EXERCISE REQUIREMENTS =>
All pictures are to be dropped, and the remaining data set down exactly.

EXERCISE DATA =>
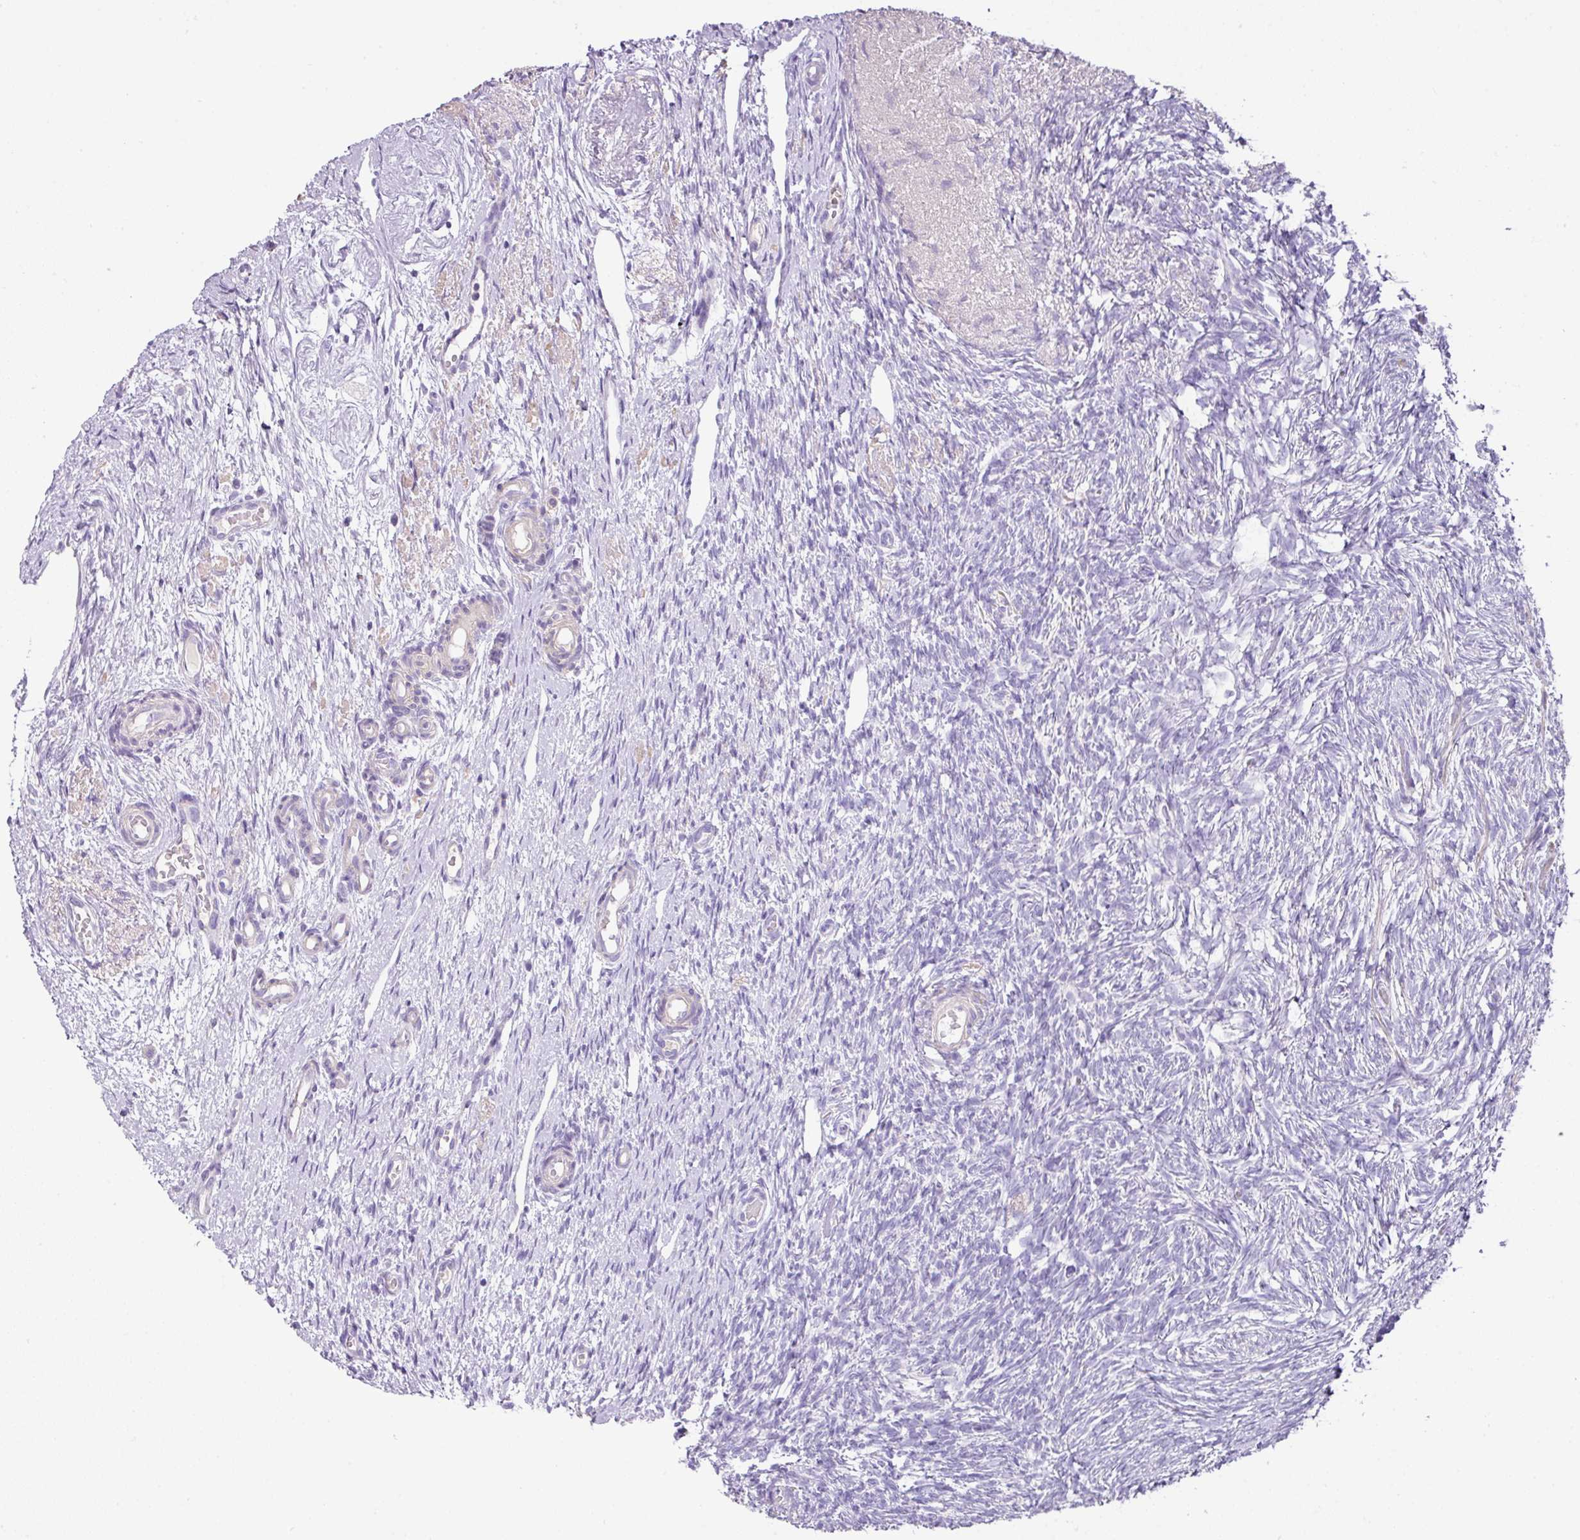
{"staining": {"intensity": "negative", "quantity": "none", "location": "none"}, "tissue": "ovary", "cell_type": "Ovarian stroma cells", "image_type": "normal", "snomed": [{"axis": "morphology", "description": "Normal tissue, NOS"}, {"axis": "topography", "description": "Ovary"}], "caption": "Immunohistochemistry (IHC) histopathology image of benign ovary stained for a protein (brown), which reveals no positivity in ovarian stroma cells. (Stains: DAB immunohistochemistry with hematoxylin counter stain, Microscopy: brightfield microscopy at high magnification).", "gene": "TARM1", "patient": {"sex": "female", "age": 51}}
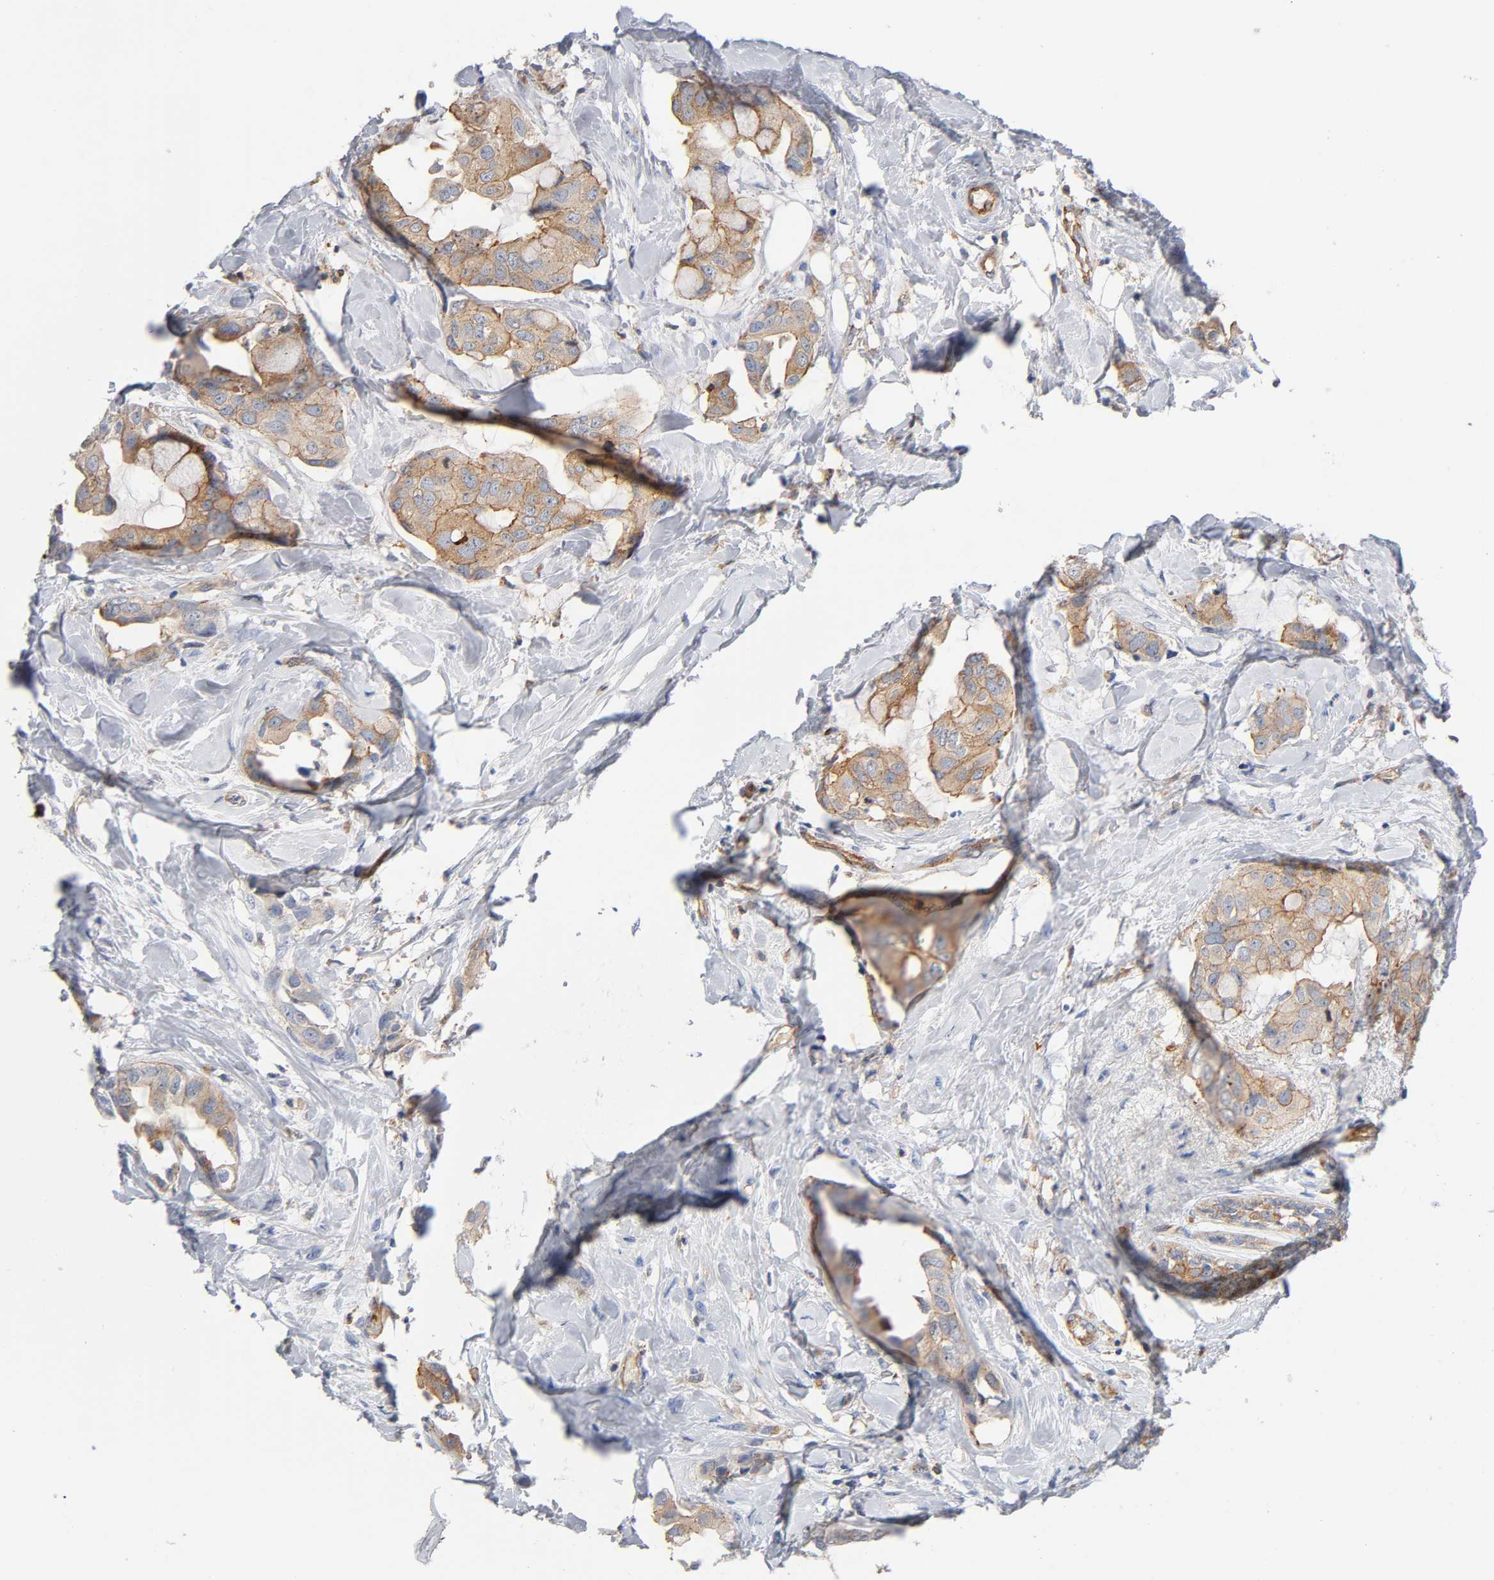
{"staining": {"intensity": "moderate", "quantity": ">75%", "location": "cytoplasmic/membranous"}, "tissue": "breast cancer", "cell_type": "Tumor cells", "image_type": "cancer", "snomed": [{"axis": "morphology", "description": "Duct carcinoma"}, {"axis": "topography", "description": "Breast"}], "caption": "High-power microscopy captured an IHC histopathology image of breast cancer, revealing moderate cytoplasmic/membranous staining in approximately >75% of tumor cells.", "gene": "CD2AP", "patient": {"sex": "female", "age": 40}}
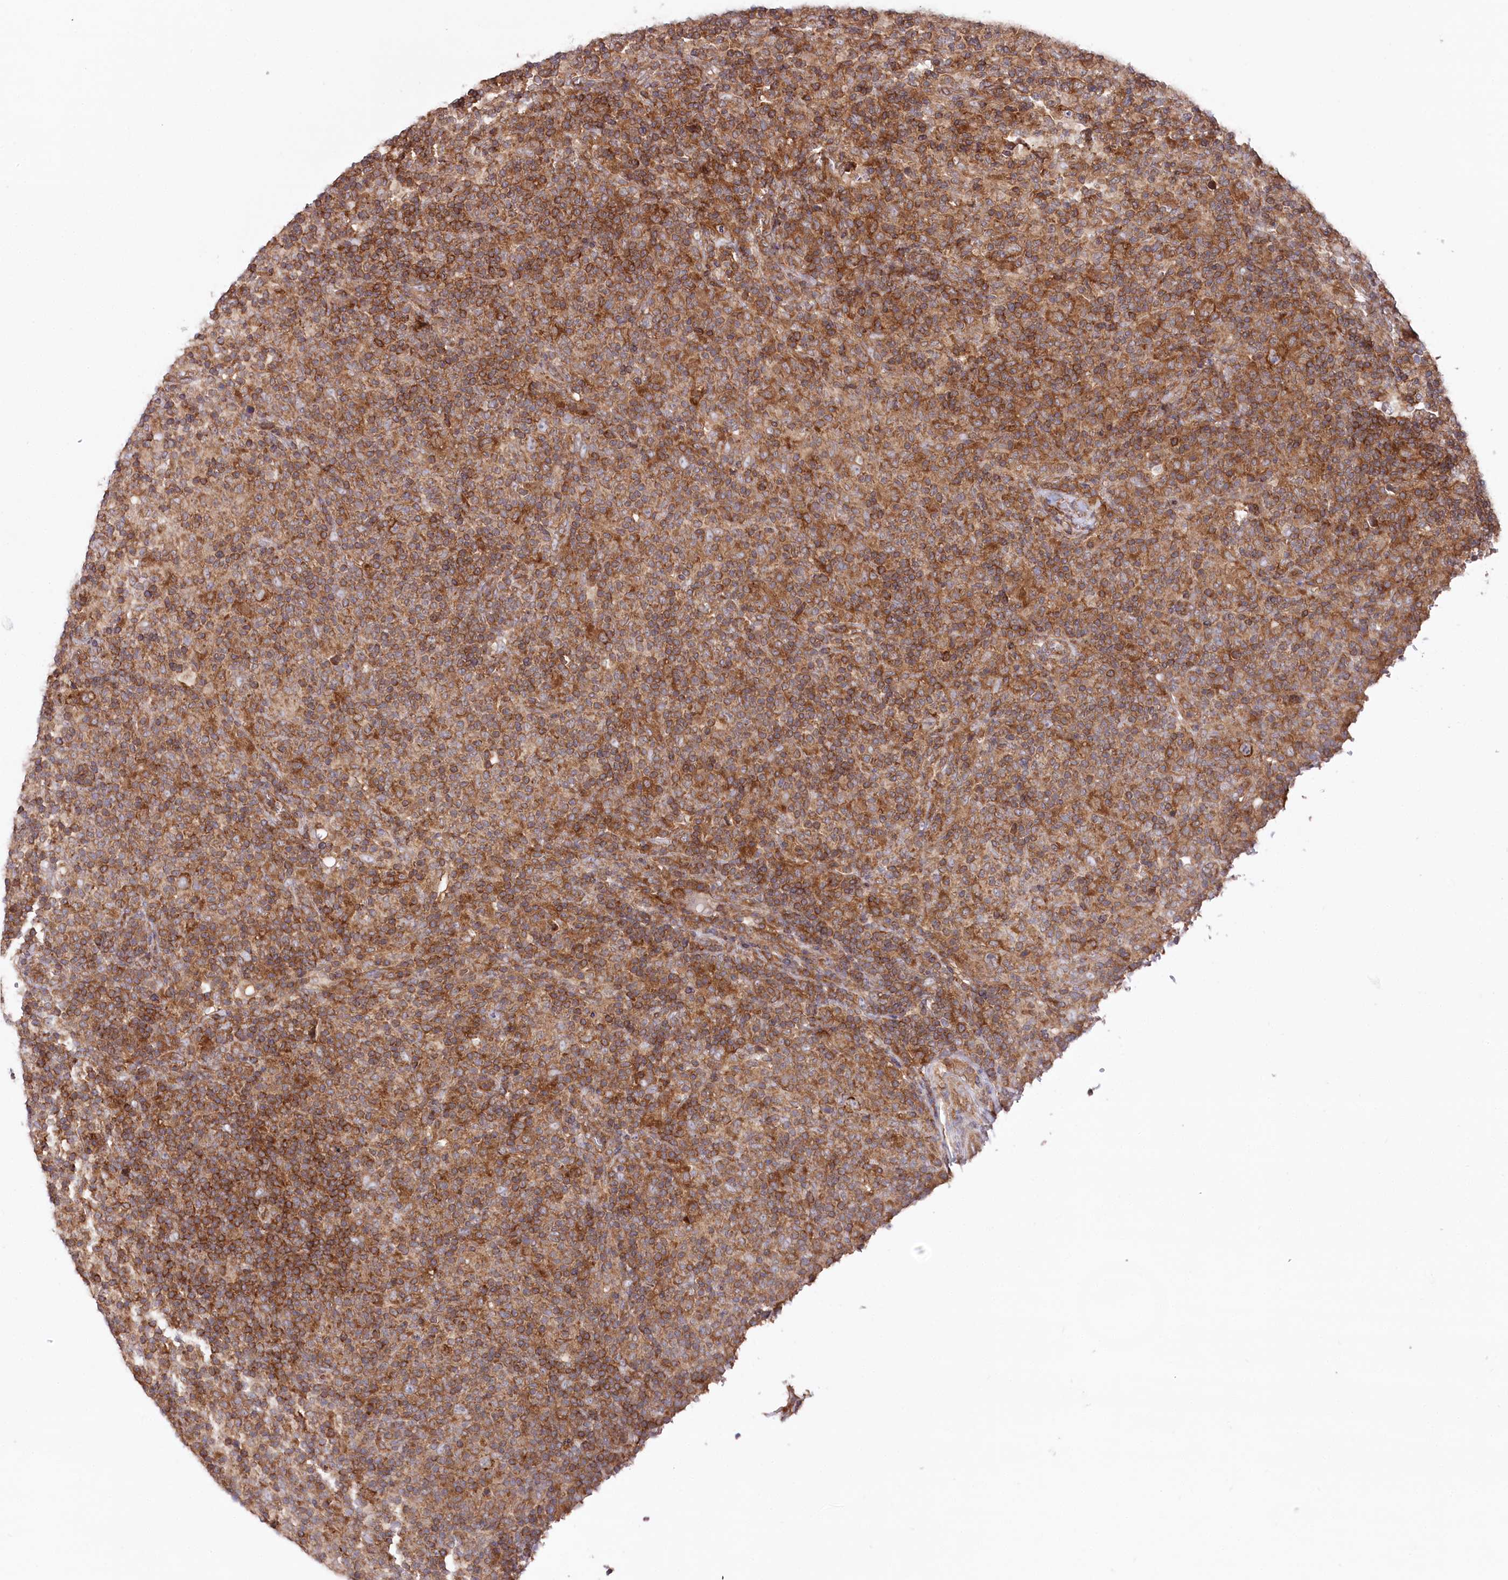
{"staining": {"intensity": "moderate", "quantity": ">75%", "location": "cytoplasmic/membranous"}, "tissue": "lymphoma", "cell_type": "Tumor cells", "image_type": "cancer", "snomed": [{"axis": "morphology", "description": "Hodgkin's disease, NOS"}, {"axis": "topography", "description": "Lymph node"}], "caption": "Protein analysis of lymphoma tissue shows moderate cytoplasmic/membranous positivity in about >75% of tumor cells.", "gene": "PPP1R21", "patient": {"sex": "male", "age": 70}}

REPLY TO THE TASK =>
{"staining": {"intensity": "negative", "quantity": "none", "location": "none"}, "tissue": "ovary", "cell_type": "Ovarian stroma cells", "image_type": "normal", "snomed": [{"axis": "morphology", "description": "Normal tissue, NOS"}, {"axis": "topography", "description": "Ovary"}], "caption": "Immunohistochemistry (IHC) histopathology image of benign ovary stained for a protein (brown), which reveals no positivity in ovarian stroma cells. (Stains: DAB immunohistochemistry with hematoxylin counter stain, Microscopy: brightfield microscopy at high magnification).", "gene": "TARM1", "patient": {"sex": "female", "age": 51}}
{"staining": {"intensity": "moderate", "quantity": ">75%", "location": "cytoplasmic/membranous"}, "tissue": "breast cancer", "cell_type": "Tumor cells", "image_type": "cancer", "snomed": [{"axis": "morphology", "description": "Duct carcinoma"}, {"axis": "topography", "description": "Breast"}], "caption": "High-power microscopy captured an IHC histopathology image of breast cancer, revealing moderate cytoplasmic/membranous staining in approximately >75% of tumor cells.", "gene": "CD2AP", "patient": {"sex": "female", "age": 40}}
{"staining": {"intensity": "moderate", "quantity": ">75%", "location": "cytoplasmic/membranous"}, "tissue": "lymphoma", "cell_type": "Tumor cells", "image_type": "cancer", "snomed": [{"axis": "morphology", "description": "Hodgkin's disease, NOS"}, {"axis": "topography", "description": "Lymph node"}], "caption": "Protein analysis of lymphoma tissue shows moderate cytoplasmic/membranous positivity in about >75% of tumor cells.", "gene": "PPP1R21", "patient": {"sex": "male", "age": 70}}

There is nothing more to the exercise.